WORK ORDER: An exact copy of the entries, with every picture omitted, is what is needed here.

--------------------

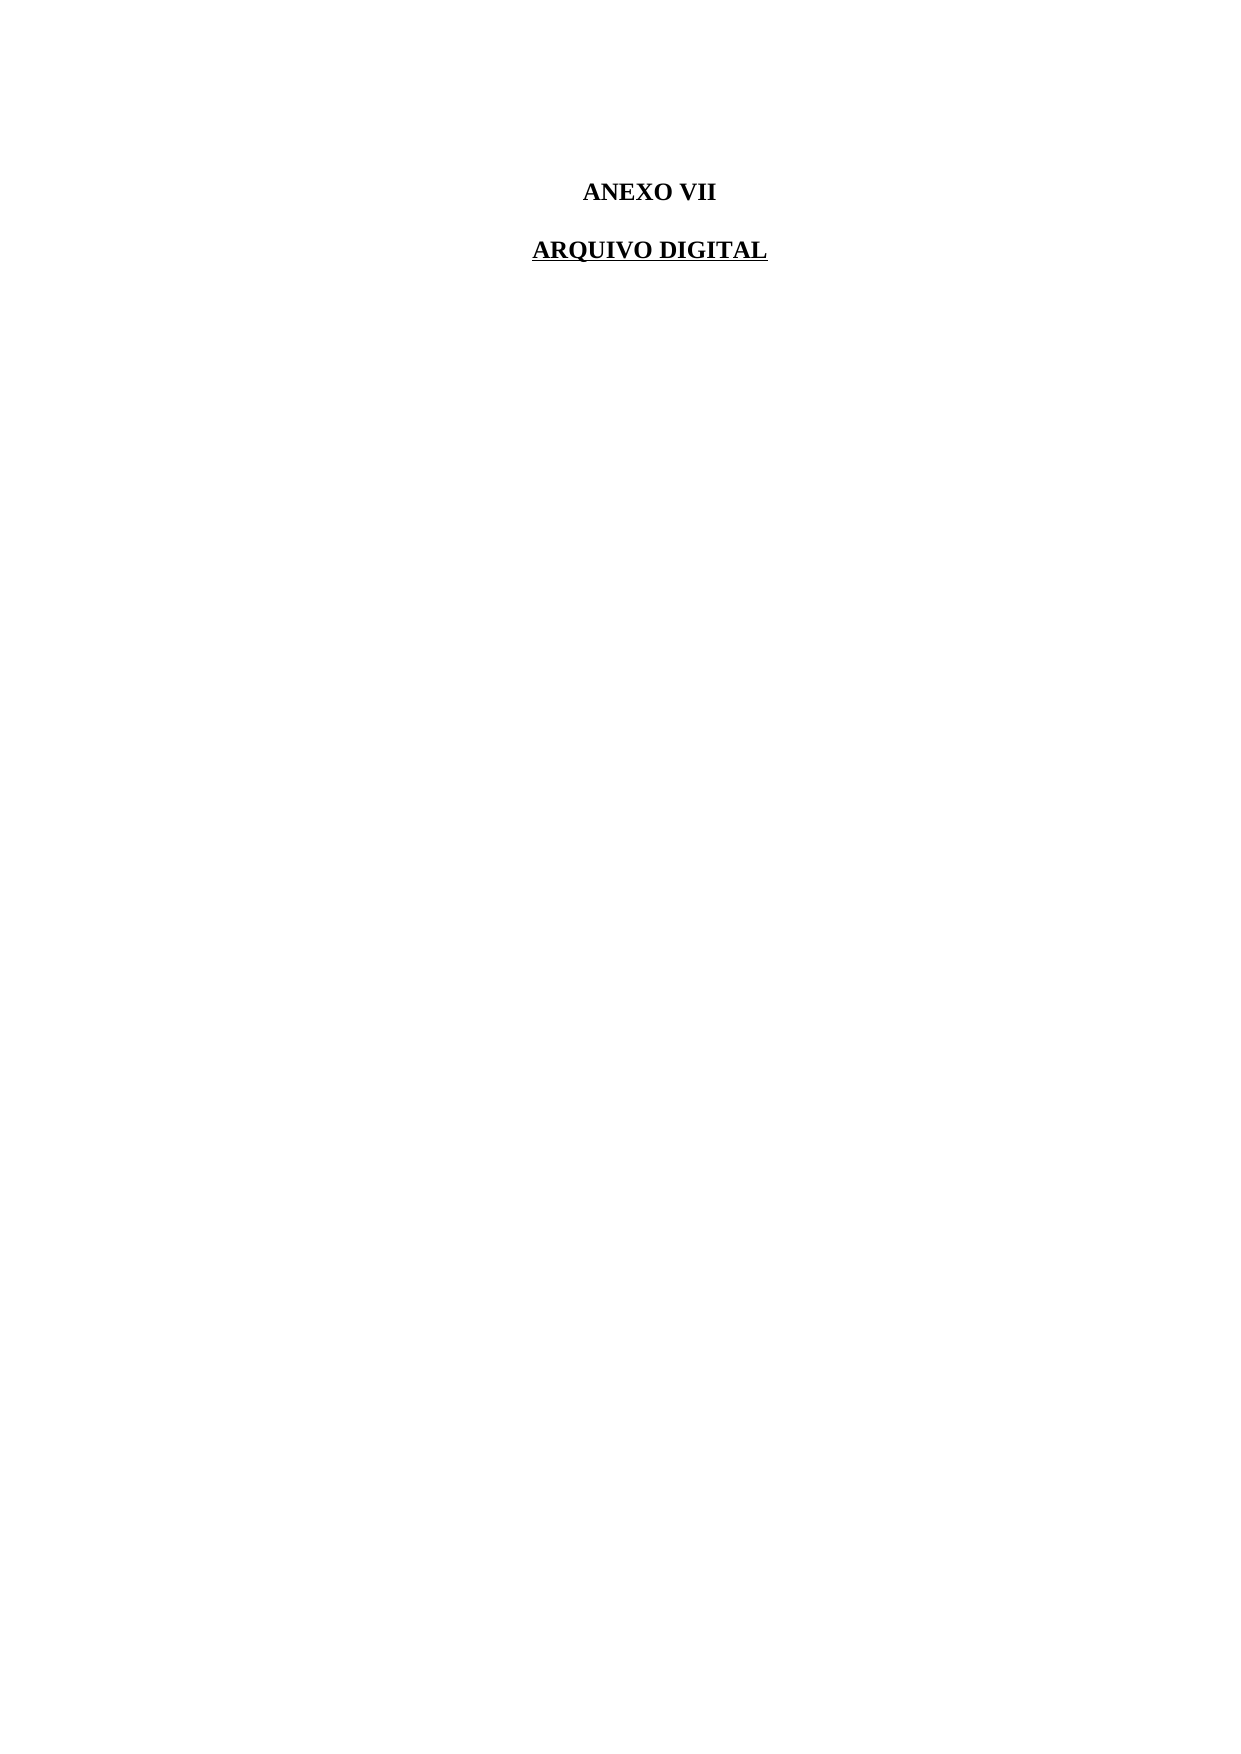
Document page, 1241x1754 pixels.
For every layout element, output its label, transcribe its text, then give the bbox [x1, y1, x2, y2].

text ARQUIVO DIGITAL [177, 235, 1122, 263]
text ANEXO VII [177, 177, 1122, 206]
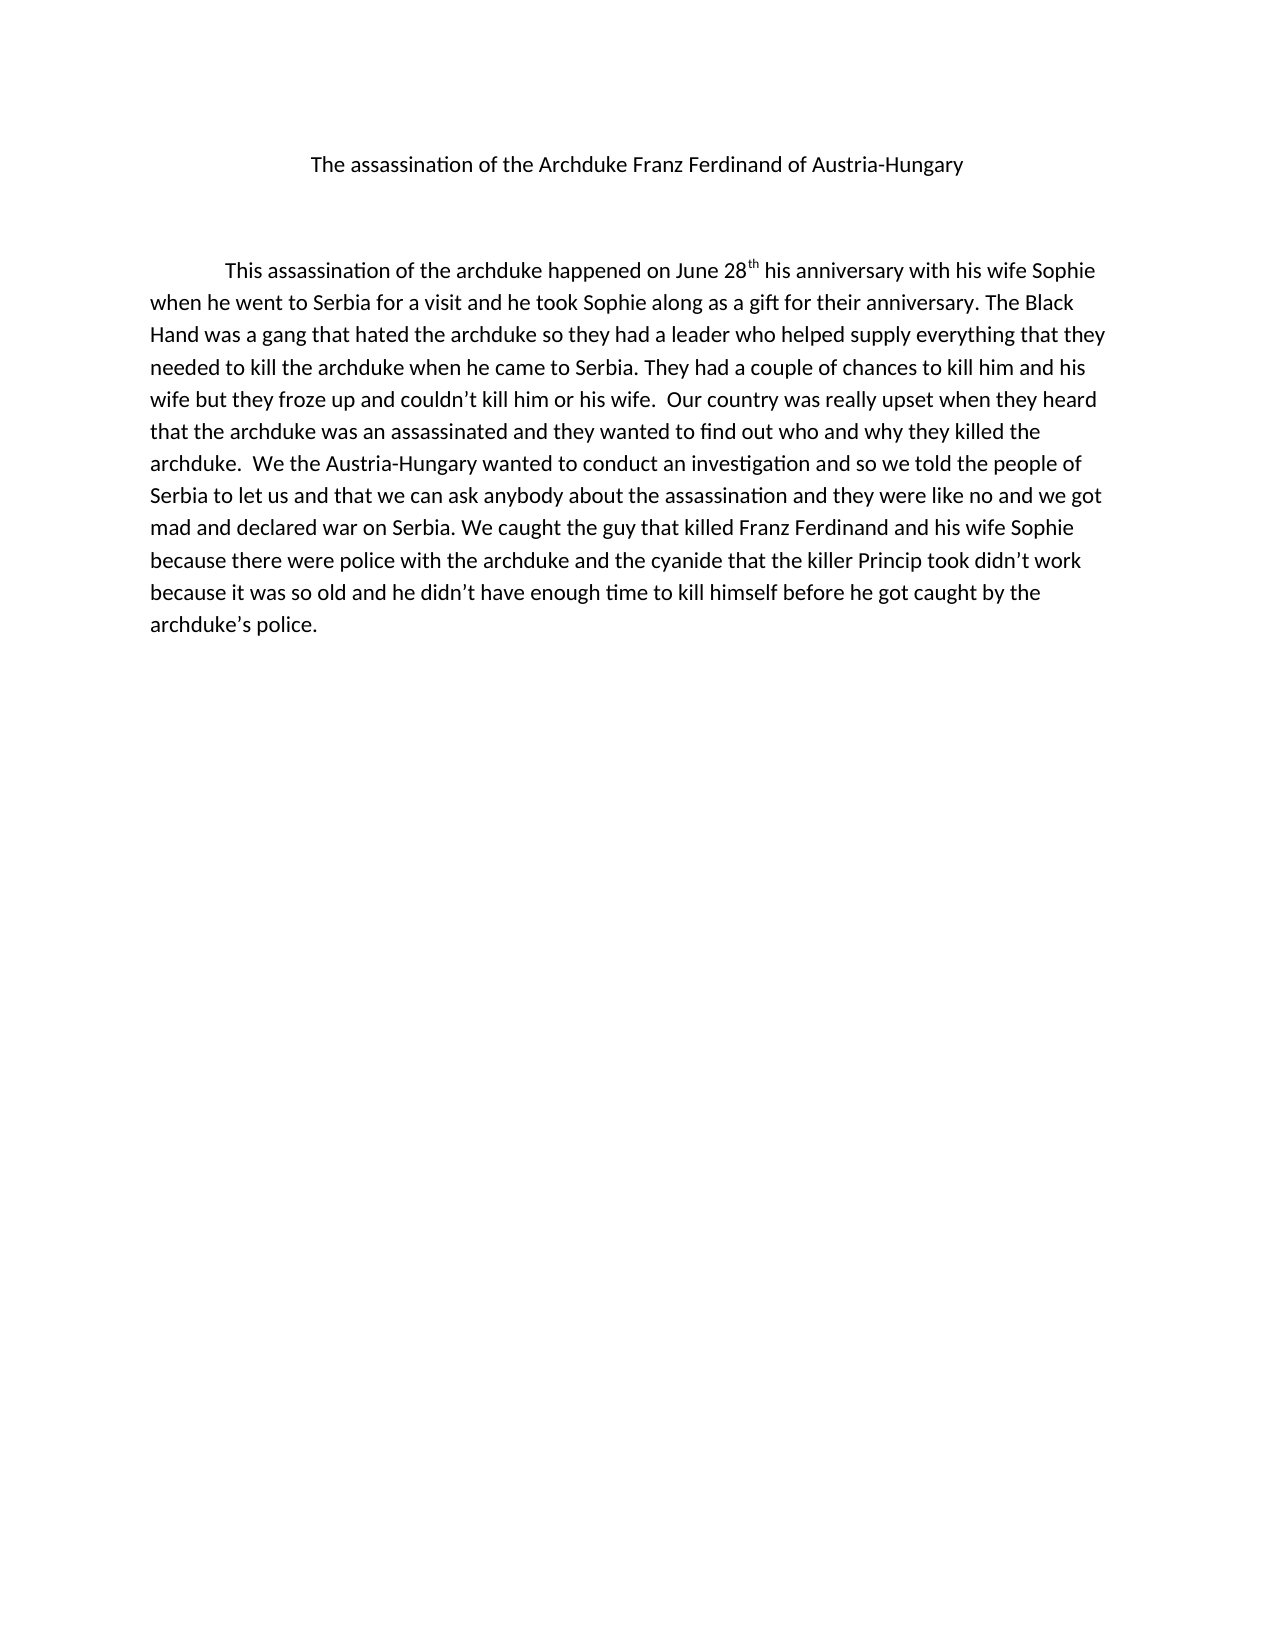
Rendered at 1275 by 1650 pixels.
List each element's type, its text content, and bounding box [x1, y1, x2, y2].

--------------------

YOUR RESPONSE:
Document page, 1241x1754 pixels.
For every layout element, output its label, transcribe its text, then give the bbox [x1, y1, x2, y2].

text ARQUIVO DIGITAL [177, 235, 1122, 263]
text ANEXO VII [177, 177, 1122, 206]
Rendered at 1275 by 1650 pixels.
List each element's type, its text content, and bounding box [x1, y1, x2, y2].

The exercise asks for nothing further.